## Action requise
Veuillez présenter sous forme de liste JSON de chaînes les seules lignes allant du début des enregistrements jusqu'à la ligne contenant "การจัดการไฟฟ้า" incluse, une chaîne par ligne et sans les lignes vides.
——
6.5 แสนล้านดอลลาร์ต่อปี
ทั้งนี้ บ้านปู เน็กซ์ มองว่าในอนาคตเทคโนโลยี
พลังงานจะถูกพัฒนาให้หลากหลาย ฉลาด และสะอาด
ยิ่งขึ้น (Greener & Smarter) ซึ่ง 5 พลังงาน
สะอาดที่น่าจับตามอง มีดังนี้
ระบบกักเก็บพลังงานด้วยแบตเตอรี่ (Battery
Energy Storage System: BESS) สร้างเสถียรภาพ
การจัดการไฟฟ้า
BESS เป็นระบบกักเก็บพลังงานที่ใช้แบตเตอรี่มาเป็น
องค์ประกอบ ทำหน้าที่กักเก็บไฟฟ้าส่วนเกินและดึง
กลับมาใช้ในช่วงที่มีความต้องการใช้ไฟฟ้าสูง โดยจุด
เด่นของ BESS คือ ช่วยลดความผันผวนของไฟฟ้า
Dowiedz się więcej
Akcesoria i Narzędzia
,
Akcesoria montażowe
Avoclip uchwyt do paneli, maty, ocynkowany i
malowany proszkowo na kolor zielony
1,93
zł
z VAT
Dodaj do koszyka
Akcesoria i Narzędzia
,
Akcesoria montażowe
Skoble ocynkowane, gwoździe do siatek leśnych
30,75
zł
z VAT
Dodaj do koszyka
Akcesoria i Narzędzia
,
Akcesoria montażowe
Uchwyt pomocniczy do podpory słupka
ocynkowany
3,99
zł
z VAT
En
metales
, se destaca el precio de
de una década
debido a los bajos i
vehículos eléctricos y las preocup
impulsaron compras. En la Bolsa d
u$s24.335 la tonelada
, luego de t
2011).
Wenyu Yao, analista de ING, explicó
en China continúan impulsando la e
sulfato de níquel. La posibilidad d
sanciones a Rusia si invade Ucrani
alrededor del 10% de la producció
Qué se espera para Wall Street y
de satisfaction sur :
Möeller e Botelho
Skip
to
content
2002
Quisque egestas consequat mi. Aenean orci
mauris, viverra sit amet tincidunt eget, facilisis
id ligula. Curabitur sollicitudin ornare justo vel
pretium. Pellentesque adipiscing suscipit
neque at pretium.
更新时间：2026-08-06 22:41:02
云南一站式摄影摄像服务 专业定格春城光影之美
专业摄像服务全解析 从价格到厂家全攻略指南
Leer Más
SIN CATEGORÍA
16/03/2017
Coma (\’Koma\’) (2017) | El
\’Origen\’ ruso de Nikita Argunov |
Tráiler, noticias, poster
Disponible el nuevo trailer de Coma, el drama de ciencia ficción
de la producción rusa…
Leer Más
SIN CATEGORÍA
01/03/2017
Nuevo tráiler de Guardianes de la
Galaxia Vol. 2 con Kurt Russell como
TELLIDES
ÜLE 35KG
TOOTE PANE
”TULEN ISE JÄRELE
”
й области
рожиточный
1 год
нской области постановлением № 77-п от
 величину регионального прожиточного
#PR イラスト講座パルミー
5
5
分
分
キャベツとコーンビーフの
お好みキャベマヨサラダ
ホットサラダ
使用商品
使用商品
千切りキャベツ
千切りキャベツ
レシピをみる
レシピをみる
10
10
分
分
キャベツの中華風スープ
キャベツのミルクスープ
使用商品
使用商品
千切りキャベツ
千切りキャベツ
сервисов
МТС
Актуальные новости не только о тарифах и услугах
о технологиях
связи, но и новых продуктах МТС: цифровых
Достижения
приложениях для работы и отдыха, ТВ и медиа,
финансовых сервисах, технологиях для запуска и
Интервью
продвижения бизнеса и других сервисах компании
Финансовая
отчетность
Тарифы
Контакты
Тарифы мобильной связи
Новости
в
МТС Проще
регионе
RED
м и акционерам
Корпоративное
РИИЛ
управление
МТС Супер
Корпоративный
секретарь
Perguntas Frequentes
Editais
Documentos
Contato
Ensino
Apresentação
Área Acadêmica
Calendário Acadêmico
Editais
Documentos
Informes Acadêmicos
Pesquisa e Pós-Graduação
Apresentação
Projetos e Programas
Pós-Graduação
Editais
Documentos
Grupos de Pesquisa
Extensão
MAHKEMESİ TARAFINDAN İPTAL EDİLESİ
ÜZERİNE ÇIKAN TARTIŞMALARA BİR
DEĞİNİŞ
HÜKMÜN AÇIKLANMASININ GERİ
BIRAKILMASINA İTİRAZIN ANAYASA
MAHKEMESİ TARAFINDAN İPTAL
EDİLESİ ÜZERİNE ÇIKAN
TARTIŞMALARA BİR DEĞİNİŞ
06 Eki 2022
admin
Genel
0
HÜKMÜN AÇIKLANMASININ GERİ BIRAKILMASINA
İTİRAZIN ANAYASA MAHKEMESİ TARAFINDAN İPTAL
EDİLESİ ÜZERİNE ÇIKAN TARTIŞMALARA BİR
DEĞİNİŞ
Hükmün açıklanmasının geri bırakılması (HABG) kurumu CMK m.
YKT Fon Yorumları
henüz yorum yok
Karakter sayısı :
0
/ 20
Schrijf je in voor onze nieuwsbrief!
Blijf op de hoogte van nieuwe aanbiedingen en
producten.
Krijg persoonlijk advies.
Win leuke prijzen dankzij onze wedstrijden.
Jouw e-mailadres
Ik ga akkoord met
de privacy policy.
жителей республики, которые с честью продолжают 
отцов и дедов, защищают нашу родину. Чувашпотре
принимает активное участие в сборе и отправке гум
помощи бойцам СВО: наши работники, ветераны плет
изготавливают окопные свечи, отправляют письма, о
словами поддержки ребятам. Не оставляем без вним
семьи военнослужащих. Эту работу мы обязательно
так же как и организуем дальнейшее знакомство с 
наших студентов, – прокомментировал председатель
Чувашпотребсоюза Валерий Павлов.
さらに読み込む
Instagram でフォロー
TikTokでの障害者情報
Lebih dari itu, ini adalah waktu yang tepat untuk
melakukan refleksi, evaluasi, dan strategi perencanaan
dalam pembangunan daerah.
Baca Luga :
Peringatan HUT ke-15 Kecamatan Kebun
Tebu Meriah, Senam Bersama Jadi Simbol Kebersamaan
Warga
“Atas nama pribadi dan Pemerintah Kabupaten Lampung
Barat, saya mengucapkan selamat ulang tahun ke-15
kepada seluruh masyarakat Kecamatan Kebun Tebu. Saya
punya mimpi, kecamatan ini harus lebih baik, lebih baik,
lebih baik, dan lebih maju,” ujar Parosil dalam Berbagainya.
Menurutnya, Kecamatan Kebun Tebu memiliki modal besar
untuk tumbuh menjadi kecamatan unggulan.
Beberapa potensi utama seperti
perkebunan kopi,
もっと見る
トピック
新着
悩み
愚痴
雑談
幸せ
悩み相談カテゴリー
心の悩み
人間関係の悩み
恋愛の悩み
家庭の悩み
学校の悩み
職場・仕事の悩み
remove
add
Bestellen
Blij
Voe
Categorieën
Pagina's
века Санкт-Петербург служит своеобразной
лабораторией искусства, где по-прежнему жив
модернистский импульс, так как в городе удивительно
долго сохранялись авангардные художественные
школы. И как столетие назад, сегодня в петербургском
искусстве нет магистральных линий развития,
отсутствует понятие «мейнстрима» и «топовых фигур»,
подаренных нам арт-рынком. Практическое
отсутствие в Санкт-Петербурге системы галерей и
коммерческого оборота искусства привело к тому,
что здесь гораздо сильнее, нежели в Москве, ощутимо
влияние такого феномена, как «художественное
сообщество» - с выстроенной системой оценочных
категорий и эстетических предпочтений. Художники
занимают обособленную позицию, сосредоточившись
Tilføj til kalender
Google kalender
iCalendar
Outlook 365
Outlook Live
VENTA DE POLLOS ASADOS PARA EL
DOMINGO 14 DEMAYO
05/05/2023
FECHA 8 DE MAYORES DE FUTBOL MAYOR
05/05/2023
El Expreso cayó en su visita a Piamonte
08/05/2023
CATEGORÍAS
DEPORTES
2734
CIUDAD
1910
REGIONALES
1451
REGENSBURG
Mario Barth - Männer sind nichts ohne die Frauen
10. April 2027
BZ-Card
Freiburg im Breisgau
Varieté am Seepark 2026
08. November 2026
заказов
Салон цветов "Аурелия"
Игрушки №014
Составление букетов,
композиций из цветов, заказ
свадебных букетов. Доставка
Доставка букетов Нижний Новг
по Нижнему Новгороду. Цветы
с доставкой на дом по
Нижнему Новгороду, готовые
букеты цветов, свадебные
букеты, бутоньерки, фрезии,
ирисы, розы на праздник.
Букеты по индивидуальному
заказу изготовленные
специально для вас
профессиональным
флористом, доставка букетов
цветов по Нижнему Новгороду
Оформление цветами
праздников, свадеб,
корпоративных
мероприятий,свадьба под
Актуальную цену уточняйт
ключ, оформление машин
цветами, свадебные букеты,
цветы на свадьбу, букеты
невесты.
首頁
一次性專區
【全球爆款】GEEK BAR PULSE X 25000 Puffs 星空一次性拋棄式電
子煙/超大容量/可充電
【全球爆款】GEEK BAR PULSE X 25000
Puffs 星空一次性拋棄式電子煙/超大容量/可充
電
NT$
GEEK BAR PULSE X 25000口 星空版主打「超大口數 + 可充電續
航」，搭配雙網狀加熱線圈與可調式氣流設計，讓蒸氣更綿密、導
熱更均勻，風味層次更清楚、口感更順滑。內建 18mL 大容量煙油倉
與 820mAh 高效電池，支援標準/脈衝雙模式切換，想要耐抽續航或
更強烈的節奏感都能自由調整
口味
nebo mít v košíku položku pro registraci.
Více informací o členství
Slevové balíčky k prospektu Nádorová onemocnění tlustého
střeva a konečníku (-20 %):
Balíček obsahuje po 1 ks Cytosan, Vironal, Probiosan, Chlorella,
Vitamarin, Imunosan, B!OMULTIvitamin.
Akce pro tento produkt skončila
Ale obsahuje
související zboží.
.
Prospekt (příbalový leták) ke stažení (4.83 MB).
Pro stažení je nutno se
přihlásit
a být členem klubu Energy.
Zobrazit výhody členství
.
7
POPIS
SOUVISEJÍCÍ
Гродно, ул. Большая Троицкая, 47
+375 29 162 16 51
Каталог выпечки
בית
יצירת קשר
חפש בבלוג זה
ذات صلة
——
## Résultat
[
  "6.5 แสนล้านดอลลาร์ต่อปี",
  "ทั้งนี้ บ้านปู เน็กซ์ มองว่าในอนาคตเทคโนโลยี",
  "พลังงานจะถูกพัฒนาให้หลากหลาย ฉลาด และสะอาด",
  "ยิ่งขึ้น (Greener & Smarter) ซึ่ง 5 พลังงาน",
  "สะอาดที่น่าจับตามอง มีดังนี้",
  "ระบบกักเก็บพลังงานด้วยแบตเตอรี่ (Battery",
  "Energy Storage System: BESS) สร้างเสถียรภาพ",
  "การจัดการไฟฟ้า"
]